[SUPPLIED PASSAGE]
+--

More than any other Jewish holiday or ritual, I love the audacity of Sukkot. After the many profound words and seemingly endless prayers of the High Holidays, Sukkot offers a very different holiday mode. The main theme and ultimate goal of the holiday is to achieve climactic joy. While there are a myriad of customs and rituals associated with the building of the sukkah, and we celebrate the fall harvest, there main mitzvah is to be exceedingly joyful: First the Deuteronomist declares a few times “you shall rejoice” (Deut. 16:14) and then: “you shall have nothing but joy” or said another way, “you shall be exceedingly joyous“ (Deut. 16:15).
While there are many interesting rituals, the main theme of the holiday is pure joy. We even include in the liturgy in several places a request for a special blessing for Z’man Simchateinu, this “season of our joy.” Why is this season particularly joyful? How can God demand or command an emotion?
What is the source of the joy? The sources of this joy are simply the reality of freedom and the possibility of a radically different future. If we’ve really been forgiven on Yom Kippur, if the world is truly renewed and freedom is real, then Sukkot is the culmination of all we’ve ever dreamed of or prayed for—it is a climactic moment. How can we not be joyful?
Like many people, I often bristle at the idea of being told how to feel. But there is something about the motivation for the directive to be exceedingly joyous on Sukkot that makes the idea of transcending oneself and our own issues possible. The motivation is the possibility of a much bigger joy. Emerging out of many hours of prayers, hopefully some deep internal reflection—and definitely a lot of time inside—we suddenly burst out of the synagogue walls and the walls of our homes into the great sukkah outdoors. Dwelling outside in nature is beautiful, but doing so in the insecurity of booths is a powerful ritual reminding us both of the journey out of Egypt and, ultimately, of our place in the universe. We can now fully imagine the joy that is possible if we are willing to embrace it.
Sukkot is also different than all other holidays because it doesn’t commemorate a historic event of liberation like Passover but rather an extended journey forward out of slavery, and toward freedom and self-determination. As my teacher Rabbi Yitz Greenberg teaches: “On Passover, Jews restage the great event of liberation. Sukkot celebrates the way of liberation—the march across a barren desert to freedom and the Promised Land” (Irving Greenberg, The Jewish Way: Living the Holidays,1988, p. 96). Now that we’ve declared the new year, repented, and declared our intentions, we must set out to embody who we want to be as people, a community, and a force for good in the greater universe. But what is the way of liberation?

+--

[RECORDED INFORMATION]
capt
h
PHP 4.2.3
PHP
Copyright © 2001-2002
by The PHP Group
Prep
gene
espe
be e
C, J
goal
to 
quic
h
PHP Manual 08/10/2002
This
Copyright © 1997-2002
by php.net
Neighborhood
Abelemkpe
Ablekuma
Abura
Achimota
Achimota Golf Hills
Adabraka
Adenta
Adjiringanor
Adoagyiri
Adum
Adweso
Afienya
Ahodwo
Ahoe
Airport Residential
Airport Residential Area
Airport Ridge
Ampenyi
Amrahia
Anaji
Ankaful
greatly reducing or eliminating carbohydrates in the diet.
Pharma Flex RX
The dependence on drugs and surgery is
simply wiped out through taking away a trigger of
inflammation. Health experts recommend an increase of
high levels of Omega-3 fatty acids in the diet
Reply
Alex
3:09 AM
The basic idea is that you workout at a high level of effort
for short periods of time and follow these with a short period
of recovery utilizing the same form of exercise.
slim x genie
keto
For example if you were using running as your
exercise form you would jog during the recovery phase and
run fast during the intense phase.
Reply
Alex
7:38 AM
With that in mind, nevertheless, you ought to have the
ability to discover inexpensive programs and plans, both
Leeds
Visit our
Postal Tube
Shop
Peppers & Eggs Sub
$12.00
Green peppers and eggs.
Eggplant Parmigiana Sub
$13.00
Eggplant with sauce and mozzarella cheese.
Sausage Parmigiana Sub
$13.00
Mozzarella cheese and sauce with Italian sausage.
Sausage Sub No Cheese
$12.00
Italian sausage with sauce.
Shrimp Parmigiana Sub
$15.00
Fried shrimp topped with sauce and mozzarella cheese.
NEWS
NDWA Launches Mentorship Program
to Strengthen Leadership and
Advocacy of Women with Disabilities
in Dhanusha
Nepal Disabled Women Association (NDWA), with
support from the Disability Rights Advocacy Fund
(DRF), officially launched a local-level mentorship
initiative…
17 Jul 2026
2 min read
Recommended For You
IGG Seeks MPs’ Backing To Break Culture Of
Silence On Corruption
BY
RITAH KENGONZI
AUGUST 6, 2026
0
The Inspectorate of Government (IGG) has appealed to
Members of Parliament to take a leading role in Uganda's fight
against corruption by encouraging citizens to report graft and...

+--

According to the Sukkot essay, why is this season so joyful? Explain in one to three sentences.

[TASK SOLUTION] The joy comes from the reality of freedom and the possibility of a radically different future. If the forgiveness of Yom Kippur is real and the world is truly renewed, Sukkot becomes the culmination of everything ever dreamed of or prayed for, a climactic moment.